Mr. Speaker, we are debating a bill that nobody would have expected a responsible democratic government to come up with.
I have tabled an amendment to delete from the bill a number of the whereas clauses at the bottom of the first page. I would like to say a few words about these clauses and explain why I believe they should not be included in the bill. In fact, I consider that the whole bill should have been withdrawn by the government.
The first whereas that I would like to delete reads, and I quote:
Whereas the Supreme Court of Canada has determined that the result of a referendum on the secession of a province from Canada must be free of ambiguity both in terms of the question asked and in terms of the support it achieves if that result is to be taken as an expression of the democratic will that would give rise to an obligation to enter into negotiations that might lead to secession;
As you will note, the French version of this text is in the negative, as it reads “ne saurait être considéré”. This is not the way the supreme court worded its opinion.
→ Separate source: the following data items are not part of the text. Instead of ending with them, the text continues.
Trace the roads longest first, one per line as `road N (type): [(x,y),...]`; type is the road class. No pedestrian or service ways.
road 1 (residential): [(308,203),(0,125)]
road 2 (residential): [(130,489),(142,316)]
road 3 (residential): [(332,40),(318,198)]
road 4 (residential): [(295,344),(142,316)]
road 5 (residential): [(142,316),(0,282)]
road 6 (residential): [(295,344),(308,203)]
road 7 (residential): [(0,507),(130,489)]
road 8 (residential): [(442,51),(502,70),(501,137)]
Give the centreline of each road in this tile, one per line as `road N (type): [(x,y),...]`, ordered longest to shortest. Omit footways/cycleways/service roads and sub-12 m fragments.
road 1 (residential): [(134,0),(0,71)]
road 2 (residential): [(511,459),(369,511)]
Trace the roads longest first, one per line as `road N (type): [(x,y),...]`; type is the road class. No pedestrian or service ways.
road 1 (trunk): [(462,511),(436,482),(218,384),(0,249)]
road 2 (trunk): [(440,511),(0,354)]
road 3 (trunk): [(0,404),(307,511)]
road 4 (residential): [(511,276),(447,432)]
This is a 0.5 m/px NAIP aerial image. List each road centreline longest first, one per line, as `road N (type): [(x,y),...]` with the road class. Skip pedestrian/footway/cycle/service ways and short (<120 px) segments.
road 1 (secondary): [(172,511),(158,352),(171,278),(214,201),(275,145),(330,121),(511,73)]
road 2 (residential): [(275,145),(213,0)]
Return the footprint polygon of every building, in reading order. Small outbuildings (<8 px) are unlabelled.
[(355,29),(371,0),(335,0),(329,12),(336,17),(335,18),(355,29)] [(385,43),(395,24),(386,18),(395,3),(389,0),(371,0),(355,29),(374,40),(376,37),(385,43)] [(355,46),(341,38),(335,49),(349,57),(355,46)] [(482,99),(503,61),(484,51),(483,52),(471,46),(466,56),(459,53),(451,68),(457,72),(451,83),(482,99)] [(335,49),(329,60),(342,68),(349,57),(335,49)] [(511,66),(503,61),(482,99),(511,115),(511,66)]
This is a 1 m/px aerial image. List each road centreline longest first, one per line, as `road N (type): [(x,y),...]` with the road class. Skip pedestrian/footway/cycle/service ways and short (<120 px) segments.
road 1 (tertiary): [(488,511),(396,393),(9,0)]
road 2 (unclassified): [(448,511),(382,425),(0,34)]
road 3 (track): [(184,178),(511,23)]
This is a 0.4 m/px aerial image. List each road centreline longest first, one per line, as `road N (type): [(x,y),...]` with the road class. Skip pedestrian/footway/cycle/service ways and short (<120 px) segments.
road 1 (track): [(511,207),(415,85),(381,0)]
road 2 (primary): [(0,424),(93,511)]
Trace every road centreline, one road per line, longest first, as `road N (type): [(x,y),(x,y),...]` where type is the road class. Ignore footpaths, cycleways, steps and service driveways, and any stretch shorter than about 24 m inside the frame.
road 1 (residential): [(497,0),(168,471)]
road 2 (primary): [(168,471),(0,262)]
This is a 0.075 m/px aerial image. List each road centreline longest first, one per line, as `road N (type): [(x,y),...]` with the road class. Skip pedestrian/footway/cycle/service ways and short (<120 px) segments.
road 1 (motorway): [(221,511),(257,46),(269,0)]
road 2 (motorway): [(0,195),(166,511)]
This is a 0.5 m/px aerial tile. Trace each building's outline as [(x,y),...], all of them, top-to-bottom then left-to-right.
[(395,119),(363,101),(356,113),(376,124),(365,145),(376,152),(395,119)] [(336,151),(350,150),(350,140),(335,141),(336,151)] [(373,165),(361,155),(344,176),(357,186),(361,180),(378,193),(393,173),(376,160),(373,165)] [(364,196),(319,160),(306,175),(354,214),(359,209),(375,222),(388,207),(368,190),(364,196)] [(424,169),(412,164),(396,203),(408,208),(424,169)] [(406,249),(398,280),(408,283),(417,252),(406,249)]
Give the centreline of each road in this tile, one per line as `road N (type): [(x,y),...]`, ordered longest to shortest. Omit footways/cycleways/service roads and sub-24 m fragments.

On the contrary, it said in the affirmative that the question had to be clear and that there had to be a majority in the qualitative sense of the term, equally clear.
The legislation before us is not a clarity bill but legislation on bad faith. I will explain why I believe this legislation reeks of bad faith.
First, the clarity of a question does not depend on the length of the sentence but on the way people perceive the issues behind the question in relation to their own interests. A question can be short or long, but the way people perceive their interests depends on the conditions in which the debate occurs and on whether each and every party will be allowed to express its concerns in light of the issues behind the question.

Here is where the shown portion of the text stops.